Engineers solve the mystery behind their unresponsive $200 million robot


Dextre, the giant robot being assembled on the International Space Station, has regained its power.

The glitch that left the robot unresponsive was not an issue with the robot itself, but with a faulty cable that should have been feeding it electricity and computer commands.

After several days of engineers from NASA and the Canadian Space Agency grappling to find an answer to why the $200 million, 12-foot-tall robot wouldn't power up or respond to computer commands, their troubleshooting paid off late Friday night.

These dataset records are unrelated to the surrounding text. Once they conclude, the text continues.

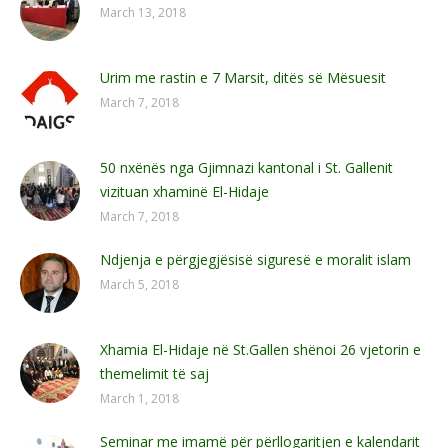
March 13, 2018
Urim me rastin e 7 Marsit, ditës së Mësuesit
March 7, 2018
50 nxënës nga Gjimnazi kantonal i St. Gallenit
vizituan xhaminë El-Hidaje
March 7, 2018
Ndjenja e përgjegjësisë siguresë e moralit islam
March 5, 2018
Xhamia El-Hidaje në St.Gallen shënoi 26 vjetorin e
themelimit të saj
March 1, 2018
Seminar me imamë për përllogaritjen e kalendarit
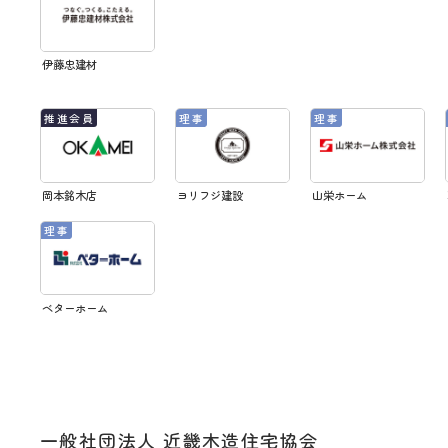
伊藤忠建材
岡本銘木店
ヨリフジ建設
山栄ホーム
ベターホーム
一般社団法人 近畿木造住宅協会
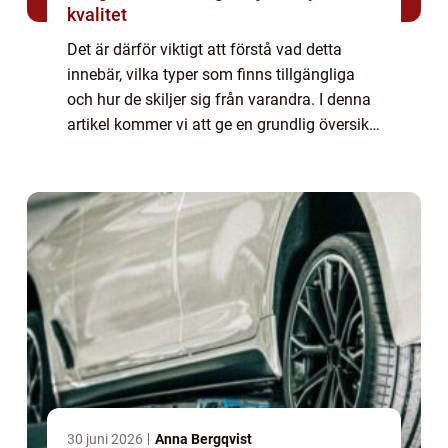
kvalitet
Det är därför viktigt att förstå vad detta
innebär, vilka typer som finns tillgängliga
och hur de skiljer sig från varandra. I denna
artikel kommer vi att ge en grundlig översikt
över denna fråga, presentera olika alternativ
och diskutera de historis...
30 juni 2026
Anna Bergqvist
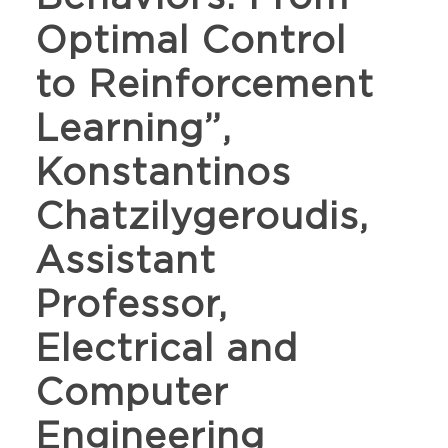
Optimal Control
to Reinforcement
Learning”,
Konstantinos
Chatzilygeroudis,
Assistant
Professor,
Electrical and
Computer
Engineering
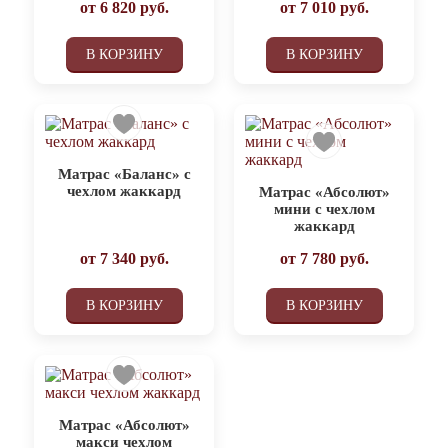
от
6 820
руб.
от
7 010
руб.
В КОРЗИНУ
В КОРЗИНУ
Матрас «Баланс» с
чехлом жаккард
Матрас «Абсолют»
мини с чехлом
жаккард
от
7 340
руб.
от
7 780
руб.
В КОРЗИНУ
В КОРЗИНУ
Матрас «Абсолют»
макси чехлом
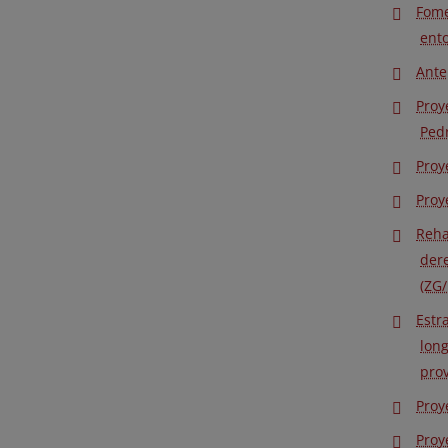
Fome
ento
Ante
Proy
Pedr
Proy
Proy
Reha
der
(ZG/
Estr
lon
prov
Proy
Proy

Bypassing what engineers had suspected was a faulty cable, the space station crew grab hold of Dextre -- pronounced "Dexter" -- with Canadarm 2, which is a large robotic arm that has been on the space station for the past seven years. NASA reported on its Web site Saturday that they grappled the Canadian-built Dextre 9:59 p.m. EDT on Friday. Canadarm2 successfully powered up Dextre 11 minutes later.

Being able to power up the robot, which was carried aloft aboard the space shuttle Endeavour, was critical, explained Michel Wander, a systems engineer who worked on Dextre at the Canadian Space Agency.

"The problem with not being able to power up the robot -- other than having an unresponsive 3,400-lb., $2 million robot attached to the space station -- is that Dextre eventually will need to receive enough electricity to keeps its joints, cameras and sensors from freezing up in the harsh conditions of space," he said. Wander had said in an earlier interview that astronauts had already covered the robot with thermal blankets but that in about a week, those blankets wouldn't be enough to protect the robot from the brutal cold.

The engineers at NASA and the Canadian Space Agency first suspected that the problem was a bug in the software. Canadian programmers immediately began building a patch that was sent to the space station via radio dishes. The software patch didn't fix the problem.

After that, Wander said, the engineers suspected a configuration problem with the cable that links Dextre to the pallet that the robot is attached to. Electricity and software commands should be going to Dextre through the cable.

Dextre was designed to handle maintenance jobs outside the space station, relieving astronauts from having to perform many dangerous space walks.

Later this weekend, astronauts are slated to attach Dextre's arms to its body. It's grippers, or hands, were attached to the arms earlier this week.